Tillerson must navigate D.C. first
Friction with Trump further complicates top diplomat’s task
Top diplomat’s task complicated by friction with Trump,
Rex Tillerson wants Americans to sleep well at night, even while a trigger-happy dictator in North Korea and a Twitter-tapping president at the White House threaten nuclear Armageddon.
Tillerson’s task as the nation’s chief diplomat facing his first major international crisis is tougher than promoting sweet dreams. Along with President Trump’s threat of “fire and fury” against North Korea, he must deal with a depleted senior staff, a threatened budget crunch and a power struggle with the White House.
Whether the secretary of State is up to the job — or whether he may even be contemplating a hasty exit, or “Rexit,” from Foggy Bottom — is one of the central questions for Washington’s foreign policy cognoscenti as Tillerson completes his trek through southeast Asia.
“Don’t quit yet!” was the plea last month from Aaron David Miller, a former State Department diplomat in Republican and Democratic administrations. Miller, vice president at the Woodrow Wilson International Center for Scholars, said the White House needs to give Tillerson the flexibility to do his job.
“Trump hasn’t empowered him” over other administration officials, such as United Nations Ambassador Nikki Haley and White House adviser and Trump son-in-law Jared Kushner, Miller said. The president, he said, “has to literally restrain his own instincts when it comes to doing foreign policy on Twitter and let Tillerson be perceived as the repository of authority.”
That didn’t happen this week, when Tillerson sought to enforce economic sanctions that could lure North Korea to the bargaining table while Trump was threatening “fire and fury like the world has never seen.” Rather than part of a coordinated strategy, Trump’s words were improvised on the spot, The New York Times reported.
Nor did it happen last month, when Tillerson sought to mediate between Qatar and four Persian Gulf neighbors led by Saudi Ara- bia, even as Trump took the neighbors’ side and called Qatar “a funder of terrorism at a very high level.”
Tillerson alluded to the cacophony at the time, telling reporters his new job “is a lot different than being CEO of Exxon, because I was the ultimate decision-maker. That always makes life easier.”

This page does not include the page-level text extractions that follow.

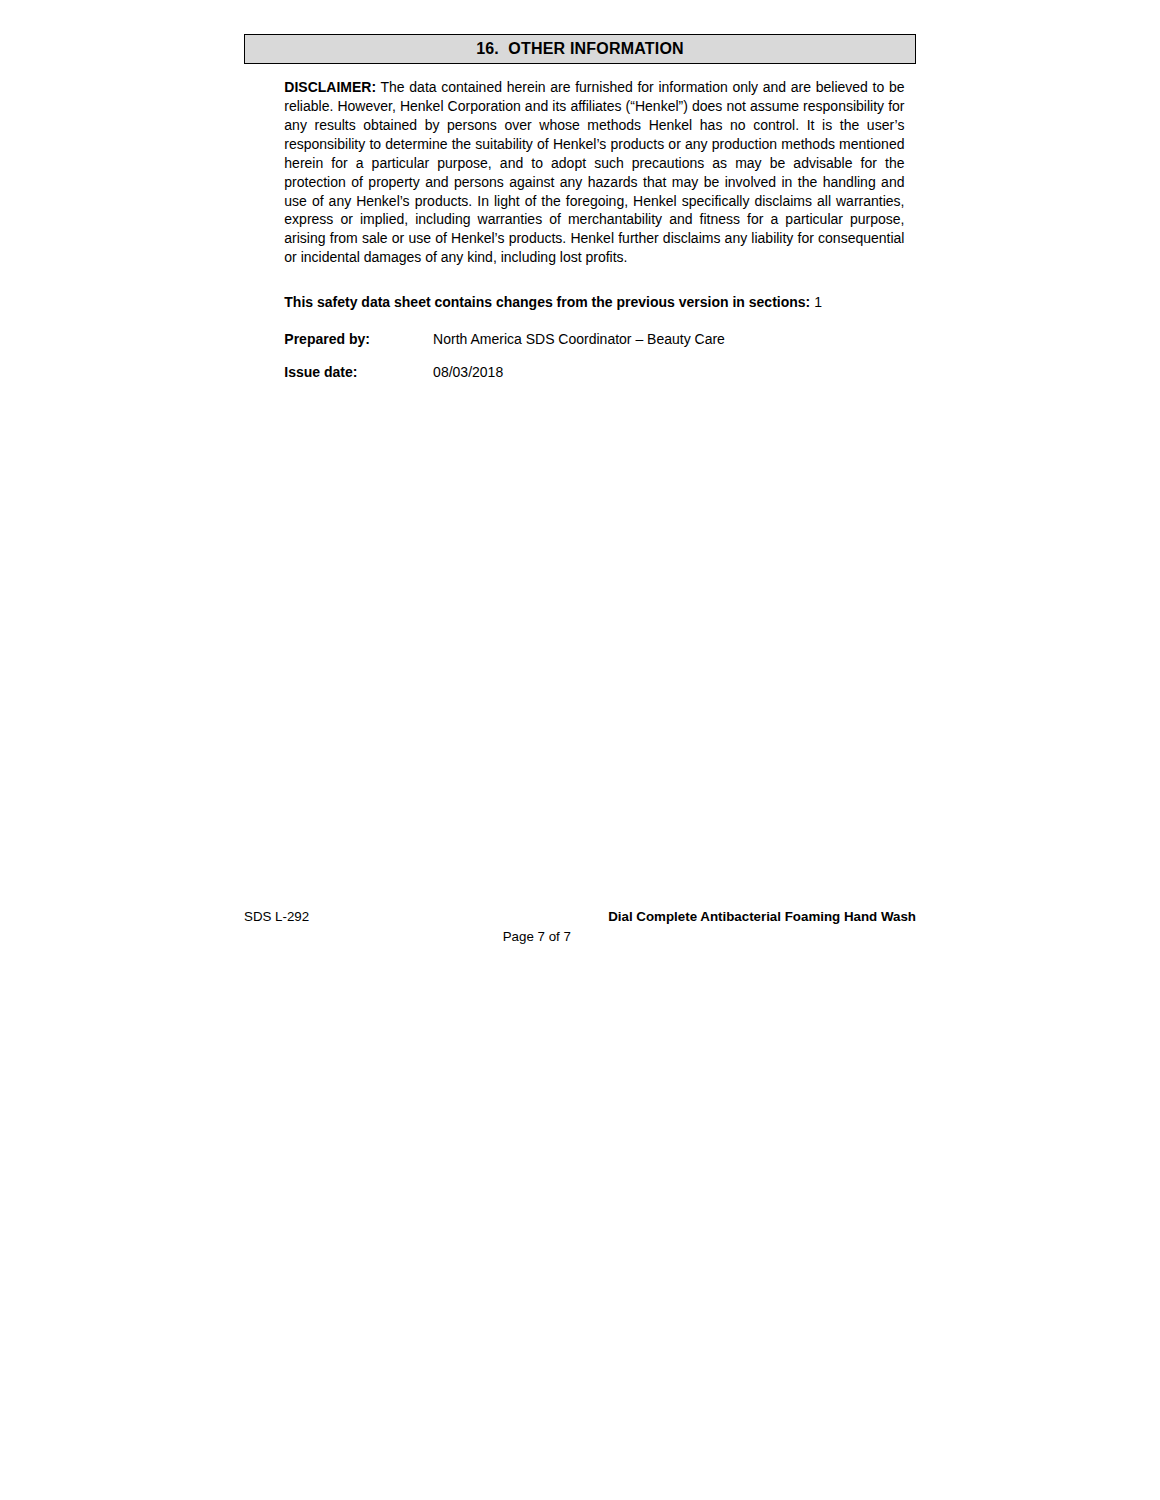16. OTHER INFORMATION
DISCLAIMER: The data contained herein are furnished for information only and are believed to be reliable. However, Henkel Corporation and its affiliates (“Henkel”) does not assume responsibility for any results obtained by persons over whose methods Henkel has no control. It is the user’s responsibility to determine the suitability of Henkel’s products or any production methods mentioned herein for a particular purpose, and to adopt such precautions as may be advisable for the protection of property and persons against any hazards that may be involved in the handling and use of any Henkel’s products. In light of the foregoing, Henkel specifically disclaims all warranties, express or implied, including warranties of merchantability and fitness for a particular purpose, arising from sale or use of Henkel’s products. Henkel further disclaims any liability for consequential or incidental damages of any kind, including lost profits.
This safety data sheet contains changes from the previous version in sections: 1
Prepared by:
North America SDS Coordinator – Beauty Care
Issue date:
08/03/2018
SDS L-292
Dial Complete Antibacterial Foaming Hand Wash
Page 7 of 7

Because any military solution to the North Korean nuclear buildup would be catastrophic in terms of loss of life, sanctions and diplomacy represent nearly everyone’s first choice.
But while seeking to beef up the Pentagon, Trump has proposed a 30% cut at the State Department.
“The problem is that this administration, this president and even this secretary of State have downsized their commitment to the State Department,” said Rep. Eliot Engel, ranking Democrat on the House Foreign Affairs Committee. “It just goes to show what happens when you don’t do diplomacy before you do everything else.”
Tillerson faces several prob- lems navigating Washington, much less North Korea:
As has been the case in past administrations, the State Department is but one policy power center. It competes with the Pentagon, National Security Councilfor the president’s attention. Under Trump, the problem is “multipolar,” Miller said.
“I’ve never, ever seen anything like this,” he said. “Tillerson needs to be in sync with the president, in word and in deed.”
The administration has been slower than its predecessors in filling senior jobs, and the State Department has been among the slowest, in part because of disputes with the White House. Only 24 of 131 jobs requiring Senate confirmation have been filled; most of those are ambassadors to individual countries.
“There just has not been sufficient prioritization in terms of filling these jobs,” said Max Stier, president of the Partnership for Public Service. He said Tillerson’s effort to reorganize the department and cut the budget by 28%, as Trump has proposed, was like trying to “re-engineer the airplane while you’re flying it.”
Tillerson himself, chosen after Trump discarded more experienced prospects such as former Republican presidential nominee Mitt Romney and former Central Intelligence Agency director David Petraeus, came with no government experience from his job at Exxon Mobil.
Yet the State Department pushed back Wednesday against the argument that the administration’s North Korea strategy and rhetoric were discordant. Spokeswoman Heather Nauert said Trump is “on the same page” with both Foggy Bottom and the Pentagon, and that international pressure on Pyongyang “is working.”
“(Trump) has to literally restrain his own instincts ... and let Tillerson be perceived as the repository of authority.”